I pause there, aware of the griminess of my skin, aware that I'm dressed only in a pair of sweatpants(the leather suit had been reduced to bloody string), aware that injury can't stop some feelings.

I'm debating the merits of feigned indifference and friendship when Marie wakes.

"Mmmh...Logan....hey! Are you alright?"

"Yeah."

Her face is sleepy, fretful. Her voice is hesitant. "You look terrible."

"I'm okay."

She blushes. "I...uh...couldn't sleep. And I was worried about you ...thought you wouldn't mind if I..."

I barely notice when my feet move forward. The mattress, much abused, creaks under my weight. My body thanks me for the reprieve.

"You want me to go?" Marie whispers.

I shake my head wordlessly, and after a moment she lays back down.

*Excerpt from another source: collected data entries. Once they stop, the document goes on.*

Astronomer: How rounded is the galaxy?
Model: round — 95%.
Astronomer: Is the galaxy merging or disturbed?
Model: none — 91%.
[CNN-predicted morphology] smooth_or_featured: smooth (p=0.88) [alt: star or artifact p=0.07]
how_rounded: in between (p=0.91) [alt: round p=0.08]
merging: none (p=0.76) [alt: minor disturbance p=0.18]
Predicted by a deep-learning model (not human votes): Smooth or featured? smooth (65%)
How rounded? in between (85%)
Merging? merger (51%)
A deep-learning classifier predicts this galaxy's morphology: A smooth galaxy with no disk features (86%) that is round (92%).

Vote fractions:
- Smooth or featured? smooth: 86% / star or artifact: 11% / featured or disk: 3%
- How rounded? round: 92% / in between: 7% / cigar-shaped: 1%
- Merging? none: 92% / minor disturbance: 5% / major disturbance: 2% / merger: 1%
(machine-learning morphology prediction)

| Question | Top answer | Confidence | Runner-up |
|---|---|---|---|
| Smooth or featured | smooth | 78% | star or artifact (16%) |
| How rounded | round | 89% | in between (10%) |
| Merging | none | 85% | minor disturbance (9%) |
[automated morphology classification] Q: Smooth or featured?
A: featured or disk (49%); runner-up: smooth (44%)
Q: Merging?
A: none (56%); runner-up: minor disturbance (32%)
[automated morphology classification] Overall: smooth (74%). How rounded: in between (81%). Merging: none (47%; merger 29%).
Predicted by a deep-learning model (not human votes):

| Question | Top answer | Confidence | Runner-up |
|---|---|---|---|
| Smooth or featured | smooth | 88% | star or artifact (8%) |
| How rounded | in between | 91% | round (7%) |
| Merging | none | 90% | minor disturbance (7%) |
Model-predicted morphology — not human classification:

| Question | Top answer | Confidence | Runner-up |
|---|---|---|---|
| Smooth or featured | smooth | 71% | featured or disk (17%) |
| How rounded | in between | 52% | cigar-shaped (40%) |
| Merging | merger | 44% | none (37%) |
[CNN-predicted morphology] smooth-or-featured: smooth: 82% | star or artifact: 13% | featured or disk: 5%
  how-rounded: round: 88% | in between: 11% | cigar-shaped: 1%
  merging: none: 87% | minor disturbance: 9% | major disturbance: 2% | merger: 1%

I look at the girl beside me- a part of me counting the centimeters between us, another saying forget hurt, get my ass out of there now. And still another part that's just taking in the golden flakes in her irises.

"Hey, Kid?"

"Yeah?" Her breath tickles my throat.

"Why do you wear my tags?"

I see her surprise, how her thoughts are spinning behind her expression. Marie's trying to pick her answer, not sure of my question.

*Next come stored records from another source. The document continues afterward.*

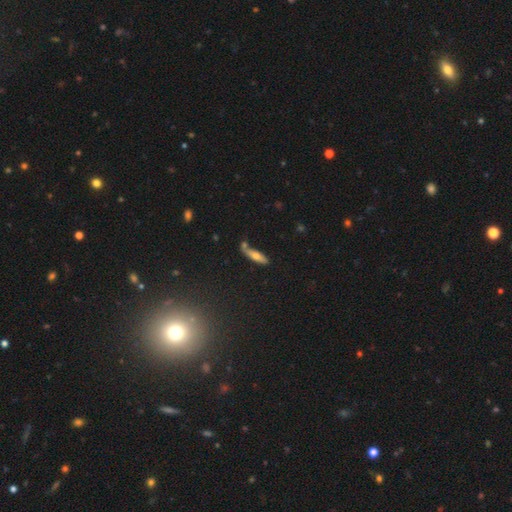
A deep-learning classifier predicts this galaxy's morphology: The model was most divided on "smooth or featured": smooth: 54%, featured or disk: 36%, star or artifact: 10%. More confident: how rounded — cigar-shaped (66%); merging — none (62%).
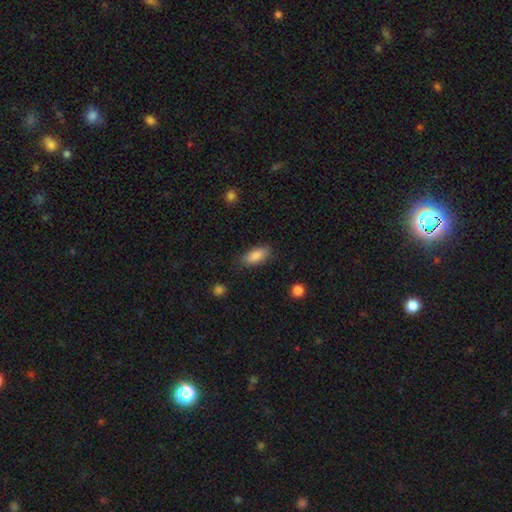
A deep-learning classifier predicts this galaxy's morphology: Smooth or featured?
  - smooth: 86% *
  - featured or disk: 7%
  - star or artifact: 7%
How rounded?
  - in between: 85% *
  - cigar-shaped: 13%
  - round: 2%
Merging?
  - none: 81% *
  - minor disturbance: 14%
  - major disturbance: 3%
  - merger: 2%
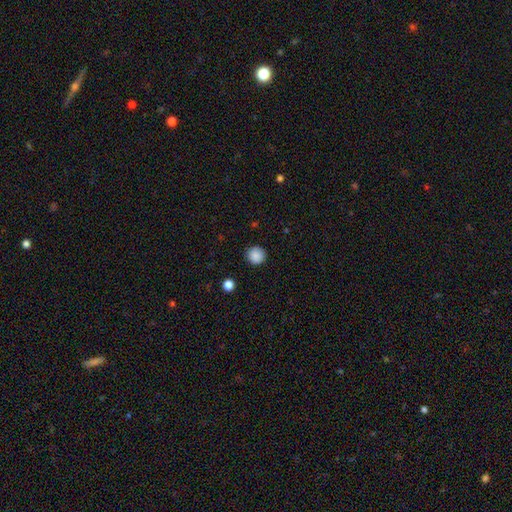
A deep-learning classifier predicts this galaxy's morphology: A smooth galaxy with no disk features (88%) that is round (94%). Merging: none (90%).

"Because...because you gave them to me, Logan."

I close my eyes briefly. Inhale, exhale.

"I think I gotta tell you somethin'."

"Okaaay..."

"I don't know how to say it."

"So use a thesaurus." Marie tries to grin and fails.

I smell...fear? Worry.

I can do this.

"I've uh...I've...uh...I've got feelings-feelings for you."

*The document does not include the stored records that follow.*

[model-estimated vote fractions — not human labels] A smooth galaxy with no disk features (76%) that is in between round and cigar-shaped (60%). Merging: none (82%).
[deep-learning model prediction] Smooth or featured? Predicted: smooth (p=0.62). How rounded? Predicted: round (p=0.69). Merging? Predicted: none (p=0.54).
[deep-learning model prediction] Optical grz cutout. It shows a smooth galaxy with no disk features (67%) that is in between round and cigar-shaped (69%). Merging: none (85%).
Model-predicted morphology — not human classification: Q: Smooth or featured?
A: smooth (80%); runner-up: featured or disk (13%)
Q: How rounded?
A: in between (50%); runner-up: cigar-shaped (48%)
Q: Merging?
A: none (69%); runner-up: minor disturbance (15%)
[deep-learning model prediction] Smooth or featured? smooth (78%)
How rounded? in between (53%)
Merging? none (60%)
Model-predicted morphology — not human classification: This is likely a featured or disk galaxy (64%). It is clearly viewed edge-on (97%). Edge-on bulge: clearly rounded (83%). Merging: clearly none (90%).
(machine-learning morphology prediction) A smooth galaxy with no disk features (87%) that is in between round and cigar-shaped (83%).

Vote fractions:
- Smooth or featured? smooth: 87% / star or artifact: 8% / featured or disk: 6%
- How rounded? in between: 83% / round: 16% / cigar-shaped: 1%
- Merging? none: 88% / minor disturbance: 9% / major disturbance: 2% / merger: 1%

The silence stretches on for an infinity. Her lips are wobbling. I don't need to smell her shock. Once again I shut my eyes. I can't look at her face, or those glittering eyes.

"I want you," I whisper, just in case she need clarification. "I really want you."

"Logan." Her voice is quiet, gentle.

I focus on the dark behind my eyelids, body tense.

"Logan, you've got me."


	9. Gravity: The Inevitable Pull

_NOTE: This chapter is rated __**M FOR MATURE**__. Young children: LOOK AWAY_.

Gravity: The Inevitable Pull

or

Friction: When Rubbed Together

I open my eyes to Marie's face, sweet and shy. And there's a flicker of fear, that only makes me care for her more. She's afraid of a rejection, of me laughing or turning away. I know because it's a mirror of my expression.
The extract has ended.